→ **TASK DESCRIPTION**: Please reproduce the lines below word for word, from the first one through the line containing "Pewarta : M Hilmansyah", with that line included.

------ DATA LISTING ------

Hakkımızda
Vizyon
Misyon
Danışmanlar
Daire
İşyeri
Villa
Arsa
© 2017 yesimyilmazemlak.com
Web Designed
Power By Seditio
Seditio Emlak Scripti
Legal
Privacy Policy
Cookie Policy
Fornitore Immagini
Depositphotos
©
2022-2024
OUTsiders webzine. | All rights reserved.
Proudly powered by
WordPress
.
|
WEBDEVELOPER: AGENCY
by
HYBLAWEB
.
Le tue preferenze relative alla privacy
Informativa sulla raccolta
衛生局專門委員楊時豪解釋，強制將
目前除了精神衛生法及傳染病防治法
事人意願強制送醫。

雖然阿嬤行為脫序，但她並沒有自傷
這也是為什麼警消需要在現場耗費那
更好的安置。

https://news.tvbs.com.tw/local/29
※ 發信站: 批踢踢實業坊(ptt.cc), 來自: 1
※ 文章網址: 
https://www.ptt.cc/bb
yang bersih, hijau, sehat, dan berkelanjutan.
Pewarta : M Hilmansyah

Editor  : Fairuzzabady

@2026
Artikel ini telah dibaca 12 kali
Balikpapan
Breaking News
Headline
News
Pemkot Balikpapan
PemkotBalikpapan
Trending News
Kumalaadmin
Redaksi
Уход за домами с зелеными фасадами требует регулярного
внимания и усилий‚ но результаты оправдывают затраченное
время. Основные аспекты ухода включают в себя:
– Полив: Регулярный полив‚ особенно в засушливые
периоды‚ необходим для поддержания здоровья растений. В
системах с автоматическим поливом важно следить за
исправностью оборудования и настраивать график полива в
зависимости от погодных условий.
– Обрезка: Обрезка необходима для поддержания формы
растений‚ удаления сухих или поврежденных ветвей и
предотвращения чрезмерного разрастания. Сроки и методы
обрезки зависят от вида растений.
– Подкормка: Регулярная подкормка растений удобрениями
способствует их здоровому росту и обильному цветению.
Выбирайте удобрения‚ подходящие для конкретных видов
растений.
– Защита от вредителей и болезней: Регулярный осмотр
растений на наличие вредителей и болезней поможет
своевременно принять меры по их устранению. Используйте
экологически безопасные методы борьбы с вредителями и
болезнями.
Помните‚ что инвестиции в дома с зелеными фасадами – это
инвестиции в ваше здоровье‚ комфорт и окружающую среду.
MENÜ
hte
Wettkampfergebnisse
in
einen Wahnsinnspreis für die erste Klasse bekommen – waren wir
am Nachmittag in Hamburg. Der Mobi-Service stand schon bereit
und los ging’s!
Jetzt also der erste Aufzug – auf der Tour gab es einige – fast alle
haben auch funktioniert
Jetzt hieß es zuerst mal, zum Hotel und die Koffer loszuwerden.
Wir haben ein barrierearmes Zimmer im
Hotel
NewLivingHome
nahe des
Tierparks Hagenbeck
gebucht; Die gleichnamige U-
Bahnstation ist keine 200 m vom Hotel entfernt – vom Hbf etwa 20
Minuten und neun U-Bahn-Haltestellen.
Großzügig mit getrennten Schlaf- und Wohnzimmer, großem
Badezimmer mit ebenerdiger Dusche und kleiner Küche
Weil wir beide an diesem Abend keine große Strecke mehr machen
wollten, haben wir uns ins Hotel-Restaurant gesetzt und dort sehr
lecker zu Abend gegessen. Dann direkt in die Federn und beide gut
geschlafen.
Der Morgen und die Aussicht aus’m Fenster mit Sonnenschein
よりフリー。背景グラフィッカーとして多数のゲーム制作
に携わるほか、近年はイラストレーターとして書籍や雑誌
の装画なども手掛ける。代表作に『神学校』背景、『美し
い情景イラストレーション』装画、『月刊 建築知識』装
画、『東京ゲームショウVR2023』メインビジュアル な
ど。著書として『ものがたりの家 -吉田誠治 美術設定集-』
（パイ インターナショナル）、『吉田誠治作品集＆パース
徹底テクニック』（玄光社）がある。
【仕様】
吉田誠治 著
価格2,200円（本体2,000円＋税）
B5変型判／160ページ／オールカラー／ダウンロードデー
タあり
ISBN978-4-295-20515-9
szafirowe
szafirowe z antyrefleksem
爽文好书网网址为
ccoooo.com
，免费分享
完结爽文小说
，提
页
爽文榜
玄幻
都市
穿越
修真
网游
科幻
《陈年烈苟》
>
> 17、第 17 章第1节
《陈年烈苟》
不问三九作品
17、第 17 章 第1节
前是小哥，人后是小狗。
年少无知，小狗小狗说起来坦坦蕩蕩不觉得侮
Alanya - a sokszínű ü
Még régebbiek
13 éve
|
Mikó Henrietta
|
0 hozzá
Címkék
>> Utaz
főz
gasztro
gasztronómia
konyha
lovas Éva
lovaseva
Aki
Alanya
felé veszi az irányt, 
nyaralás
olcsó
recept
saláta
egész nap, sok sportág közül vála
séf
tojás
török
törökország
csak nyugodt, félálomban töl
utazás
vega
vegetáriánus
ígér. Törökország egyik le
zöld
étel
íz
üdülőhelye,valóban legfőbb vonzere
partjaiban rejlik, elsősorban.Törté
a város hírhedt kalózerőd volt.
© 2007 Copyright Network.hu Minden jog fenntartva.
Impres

------

→ **TASK OUTPUT**:
Hakkımızda
Vizyon
Misyon
Danışmanlar
Daire
İşyeri
Villa
Arsa
© 2017 yesimyilmazemlak.com
Web Designed
Power By Seditio
Seditio Emlak Scripti
Legal
Privacy Policy
Cookie Policy
Fornitore Immagini
Depositphotos
©
2022-2024
OUTsiders webzine. | All rights reserved.
Proudly powered by
WordPress
.
|
WEBDEVELOPER: AGENCY
by
HYBLAWEB
.
Le tue preferenze relative alla privacy
Informativa sulla raccolta
衛生局專門委員楊時豪解釋，強制將
目前除了精神衛生法及傳染病防治法
事人意願強制送醫。

雖然阿嬤行為脫序，但她並沒有自傷
這也是為什麼警消需要在現場耗費那
更好的安置。

https://news.tvbs.com.tw/local/29
※ 發信站: 批踢踢實業坊(ptt.cc), 來自: 1
※ 文章網址: 
https://www.ptt.cc/bb
yang bersih, hijau, sehat, dan berkelanjutan.
Pewarta : M Hilmansyah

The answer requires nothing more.